2001年 11月 21日(月) 日光

 

 雨は、100日間降り続いた。途中でやみそうな気配もあったのだが、そうするとまた台風などがやってきて大雨になるのだった。ここ日光でも中禅寺湖が決壊し水があふれた。

東照宮の前の通りも滝のような雨水が流れた。

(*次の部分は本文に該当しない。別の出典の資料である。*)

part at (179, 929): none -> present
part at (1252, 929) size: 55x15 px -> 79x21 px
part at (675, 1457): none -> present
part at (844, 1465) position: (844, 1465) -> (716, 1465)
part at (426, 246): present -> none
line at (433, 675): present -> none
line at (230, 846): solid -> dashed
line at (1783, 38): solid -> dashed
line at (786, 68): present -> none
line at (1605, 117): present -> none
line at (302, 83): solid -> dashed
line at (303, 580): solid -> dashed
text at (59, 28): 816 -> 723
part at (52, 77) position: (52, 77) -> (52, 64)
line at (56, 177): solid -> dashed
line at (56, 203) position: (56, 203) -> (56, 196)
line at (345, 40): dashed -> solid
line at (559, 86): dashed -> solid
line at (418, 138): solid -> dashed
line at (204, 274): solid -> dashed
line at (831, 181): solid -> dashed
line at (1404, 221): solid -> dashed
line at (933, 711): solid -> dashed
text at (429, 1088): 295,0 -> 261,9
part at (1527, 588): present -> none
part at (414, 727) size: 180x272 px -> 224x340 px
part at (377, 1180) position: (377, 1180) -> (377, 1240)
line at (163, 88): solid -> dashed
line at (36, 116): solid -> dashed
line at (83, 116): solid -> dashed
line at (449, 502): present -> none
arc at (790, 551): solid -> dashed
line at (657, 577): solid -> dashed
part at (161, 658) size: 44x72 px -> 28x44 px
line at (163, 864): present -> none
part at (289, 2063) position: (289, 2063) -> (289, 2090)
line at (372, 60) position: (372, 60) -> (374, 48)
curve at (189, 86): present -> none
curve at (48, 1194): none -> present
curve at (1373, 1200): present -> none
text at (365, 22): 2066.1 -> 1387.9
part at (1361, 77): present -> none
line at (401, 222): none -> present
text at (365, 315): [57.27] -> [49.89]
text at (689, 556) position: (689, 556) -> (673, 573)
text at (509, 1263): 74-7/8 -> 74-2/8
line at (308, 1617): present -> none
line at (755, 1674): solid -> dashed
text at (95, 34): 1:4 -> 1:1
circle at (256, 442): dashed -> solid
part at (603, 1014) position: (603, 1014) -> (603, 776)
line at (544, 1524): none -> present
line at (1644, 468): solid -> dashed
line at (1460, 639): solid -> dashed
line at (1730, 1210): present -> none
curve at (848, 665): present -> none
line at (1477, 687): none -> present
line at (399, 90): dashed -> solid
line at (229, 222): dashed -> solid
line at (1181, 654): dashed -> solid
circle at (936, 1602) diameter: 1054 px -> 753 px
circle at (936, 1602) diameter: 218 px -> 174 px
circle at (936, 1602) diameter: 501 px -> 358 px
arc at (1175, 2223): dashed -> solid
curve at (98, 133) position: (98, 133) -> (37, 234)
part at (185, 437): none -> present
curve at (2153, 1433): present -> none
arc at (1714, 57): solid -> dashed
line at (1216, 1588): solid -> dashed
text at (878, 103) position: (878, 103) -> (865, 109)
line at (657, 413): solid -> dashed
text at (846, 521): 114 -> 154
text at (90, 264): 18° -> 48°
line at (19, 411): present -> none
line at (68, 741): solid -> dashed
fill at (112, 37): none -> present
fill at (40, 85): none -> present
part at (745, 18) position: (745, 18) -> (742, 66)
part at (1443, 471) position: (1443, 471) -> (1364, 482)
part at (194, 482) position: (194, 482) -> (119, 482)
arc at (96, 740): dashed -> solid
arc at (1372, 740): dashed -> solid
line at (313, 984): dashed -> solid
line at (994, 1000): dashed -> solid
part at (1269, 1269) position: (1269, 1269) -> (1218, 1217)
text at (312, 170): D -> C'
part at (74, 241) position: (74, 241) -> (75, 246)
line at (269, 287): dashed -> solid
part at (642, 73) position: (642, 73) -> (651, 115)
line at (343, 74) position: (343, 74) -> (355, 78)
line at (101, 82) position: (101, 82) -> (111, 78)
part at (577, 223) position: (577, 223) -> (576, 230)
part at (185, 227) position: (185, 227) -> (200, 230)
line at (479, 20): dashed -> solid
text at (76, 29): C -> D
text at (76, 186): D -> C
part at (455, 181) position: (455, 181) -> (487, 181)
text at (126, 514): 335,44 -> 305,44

だが、むしろ山の上にいたほうが幸いだった。

 

 平野部では利根川をはじめとした河川の決壊で都市の3分の1が失われた。

雷のような光の矢が降り、建物や発電所なども失われたようだ。

 

政府は、水の侵入を防ぐため、山手線を鉄の壁にした。

守るべき境界を定めたようだ。

その壁の外側は、特に下町と呼ばれた地域は、濁流にのまれたようだ。

 

世界は、守るべき場所と、そうでない場所に分けられた。

私のいる場所は、政府の外側に置かれたようだ。

 

 外側に置かれた人々は、当然抗議の声を上げるのだが、政府の判断は変わらなかった。

私のいる日光に取り残された人々は、むしろ幸いだ。

もともと、政府の恩恵にあずかってはいないのだから、今や、外国人も山を自力で開拓し食糧の確保に努めている。

 

このようにして、都市と地方は全く別の関係になった。

地方には自立の機会が与えられた、そう考える人々もいた。

 

しかし、大勢の犠牲を伴ったこの災害は、深い亀裂をもたらした。

壁の外側の平野部では、まだ水が引いていないのだ。また、水が引いた地域でも帰るべき家は失われている。政府の対策は、まだなされていない。人々は、自力で親類や知人を頼って住むべき場所を探していた。

 

災害の多い国だが、トレーラーハウスを用意するなどの、現実的な対策はされず、相変わらず家を建てることに終始していた。